Cops Taser black community liaison in identity mix-up

LONDON -- Police in the English city of Bristol have been caught on video firing a Taser at a man who helped establish an outreach group to try and ease relations with the black community, mistaking him for a criminal suspect, according to Sky News.

Judah Adunbi, 63, is seen being approached by officers near his home in the video shot by a neighbor on Saturday. They are heard asking him to identify himself, which he declines to do, stating: “I’m not telling you my name. I’ve done no wrong.”

He continues to walk to the front gate of his property with the officers trying to stop him, when one of the officers is heard shouting “Taser” as they fire the weapon at him.

A neighbor in Abundi’s Easton neighborhood of Bristol, in western England, can be heard shouting at the police as he records the encounter on his cell phone: “He’s one of our neighbours. He’s a lovely guy, leave him alone.” 

Cell phone video shot by a neighbor in Bristol, England, shows a police officer firing a Taser at Judah Adunbi, Jan. 14, 2017. Sky News

After the Taser is fired and Adunbi is on the ground, the neighbor continues arguing with the police, who say Adunbi was resisting.

“He was not resisting, he was just trying to get to his house, and you stopped him,” the man says.

Chief Superintendent Jon Reilly, of Avon and Somerset Police, said the department had, “voluntarily referred a complaint about this incident to the Independent Police Complaints Commission (IPCC).

“Although we don’t have to refer an incident in which a Taser has been discharged to the IPCC, we want to be as open and transparent as possible,2 Reilly said, according to CBS News partner network Sky News.

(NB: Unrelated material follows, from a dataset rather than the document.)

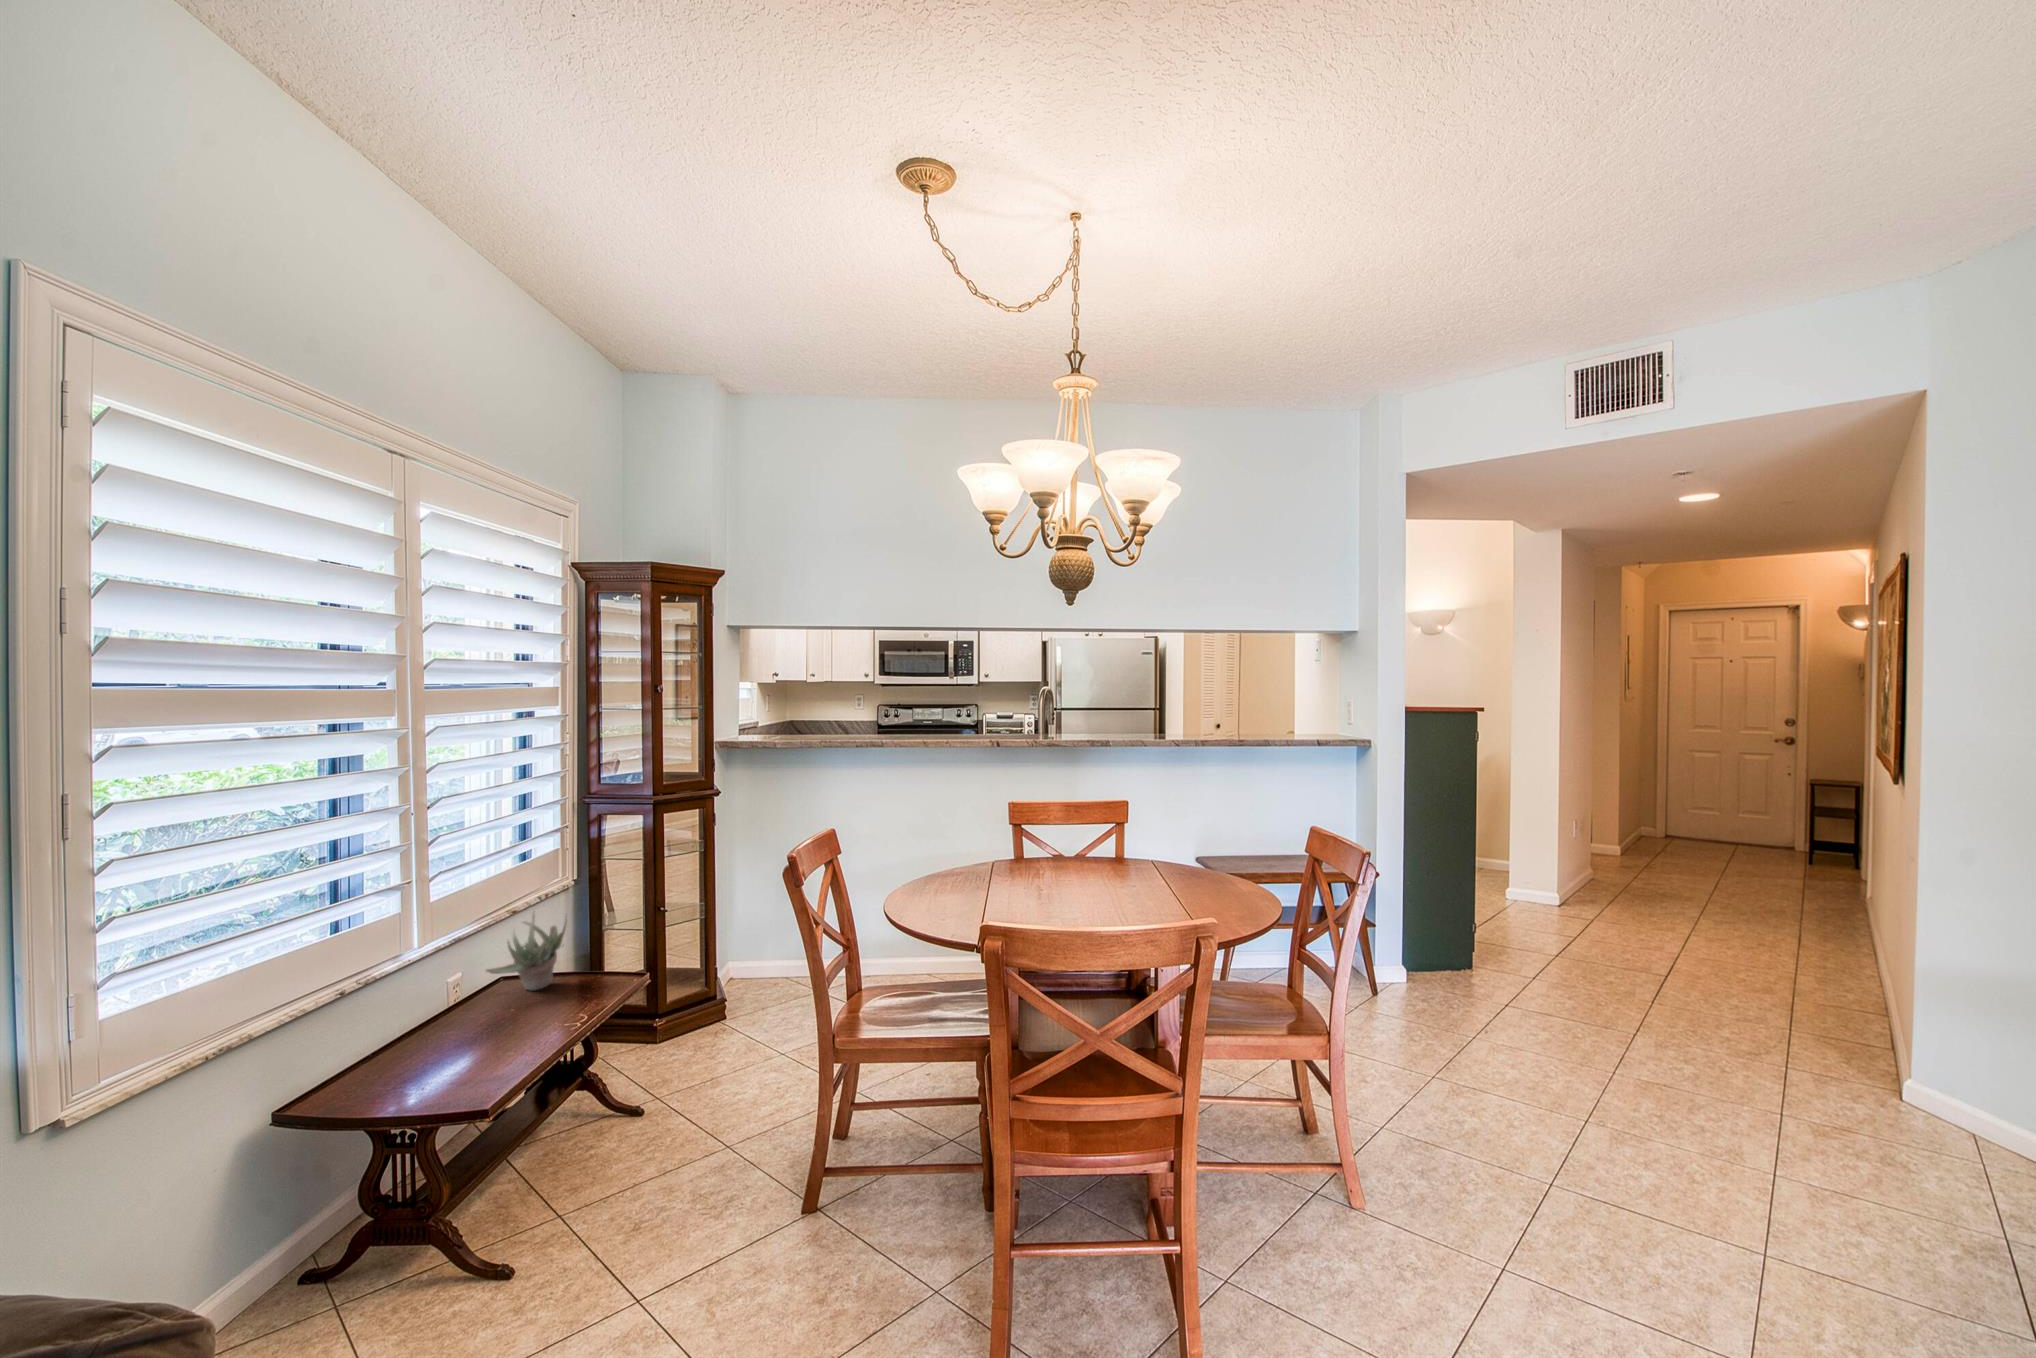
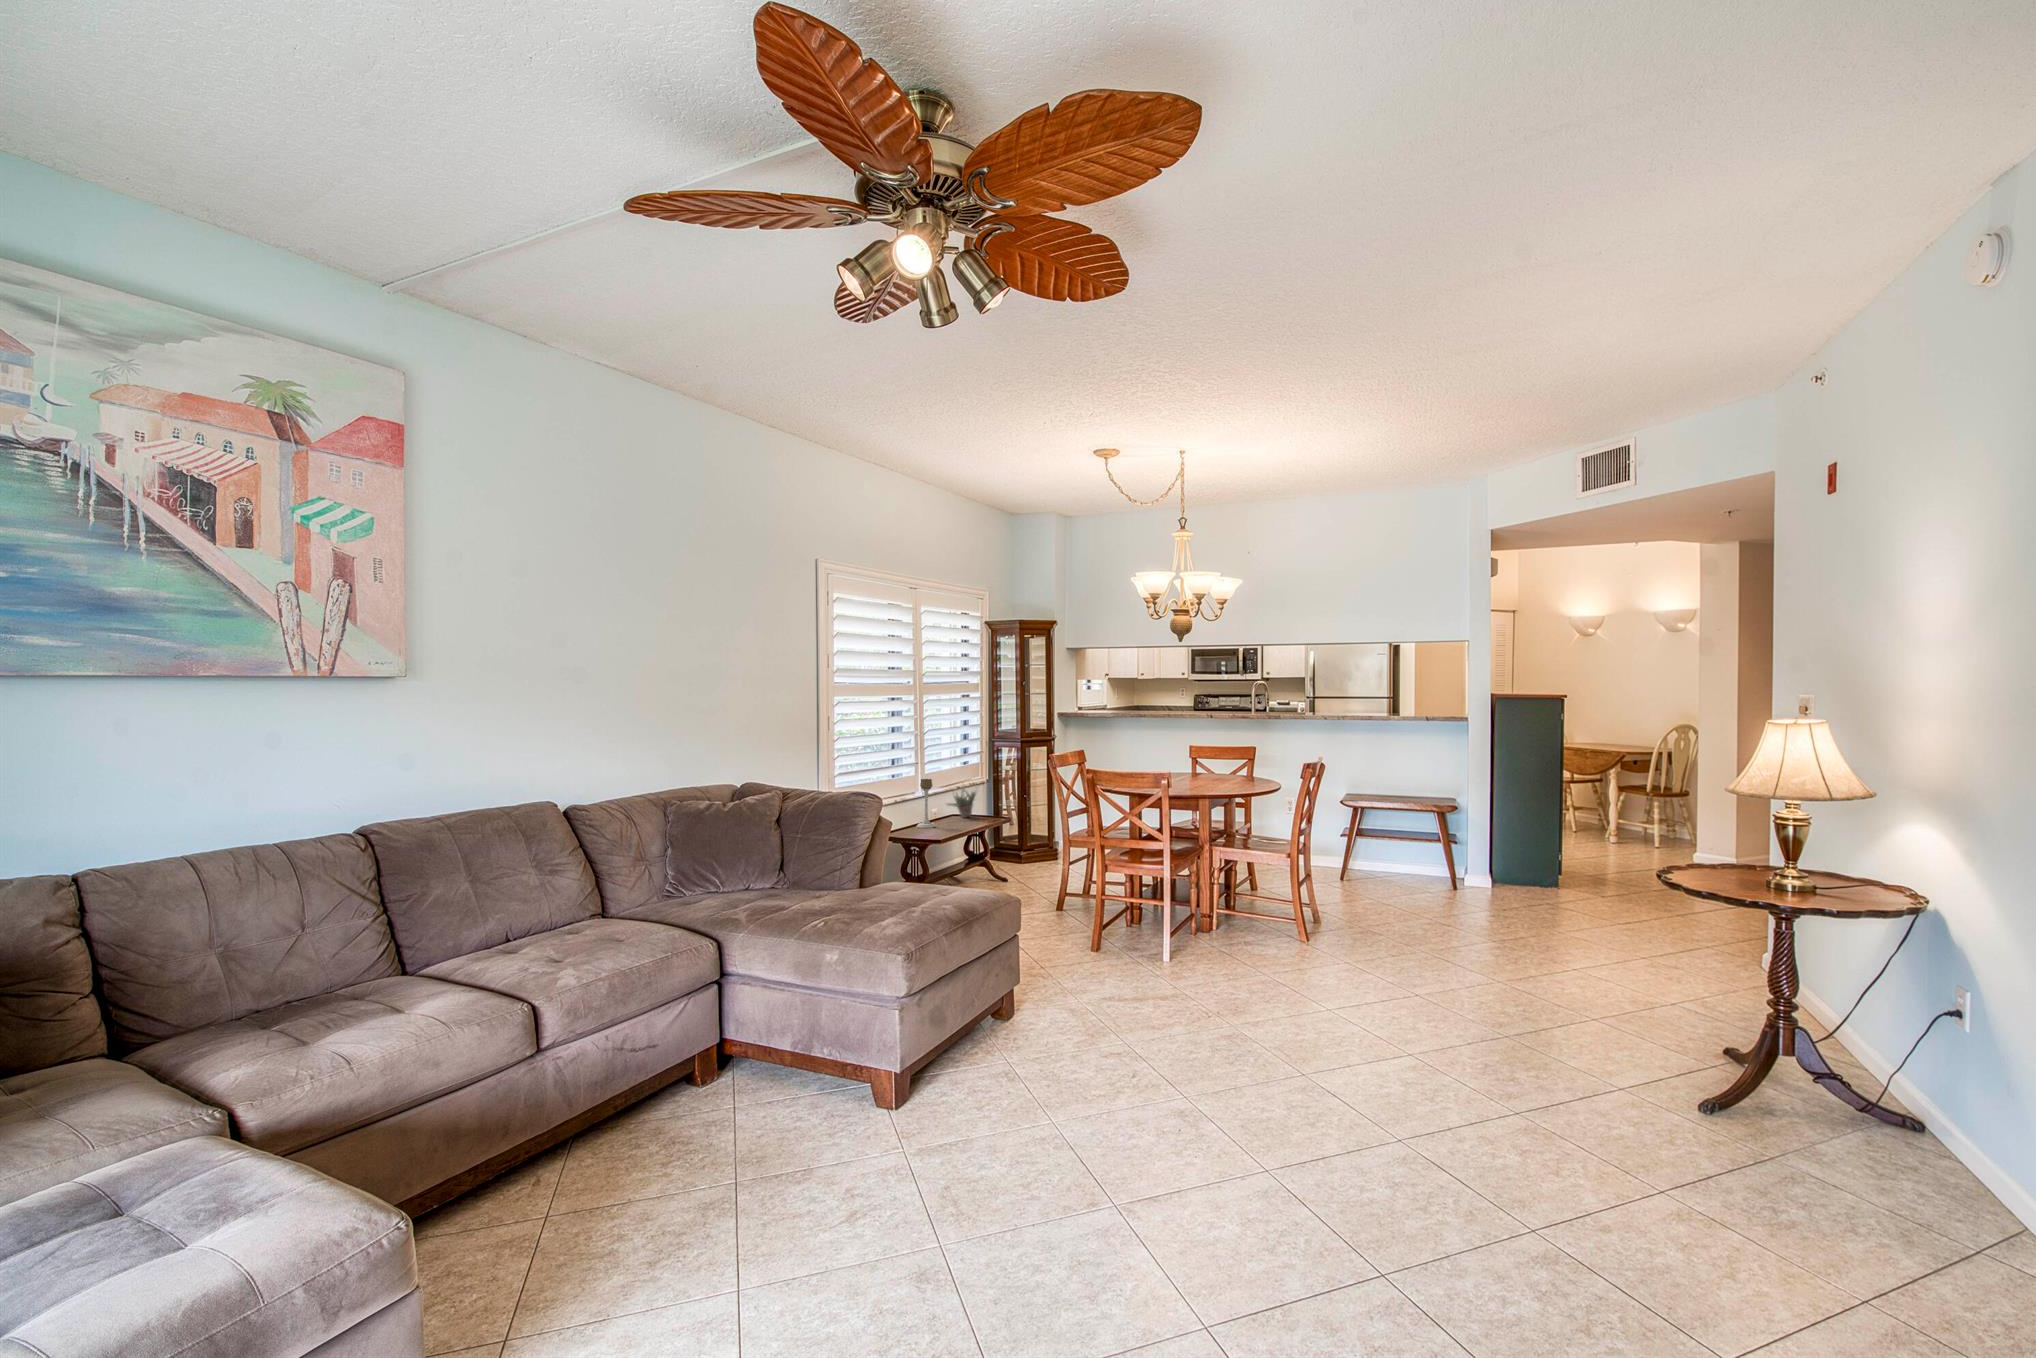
candle holder: none [404,930,464,1066] -> present [917,779,936,828]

Adunbi, one of the founding members of a so called Independent Advisory Group set up by the police to improve community relations, said he was “humiliated” by the encounter and feared for his life after the Taser made him fall to the ground.

“I felt that was it. Because of the way I fell back. The way I fell backward on the back of my head. I was just paralysed. I thought that was it,” Mr Adunbi said.

“I thought they were taking my life.”

Reilly said he had met with Adunbi after the incident and had a “constructive conversation.”

“We’re aware of concerns within the local community and we take these concerns very seriously. We would like to answer their questions, but we need to be mindful that an investigation is ongoing which makes that difficult,” he told Sky News. “However, I would like to reassure them that the incident was captured on the officers’ body worn video cameras.”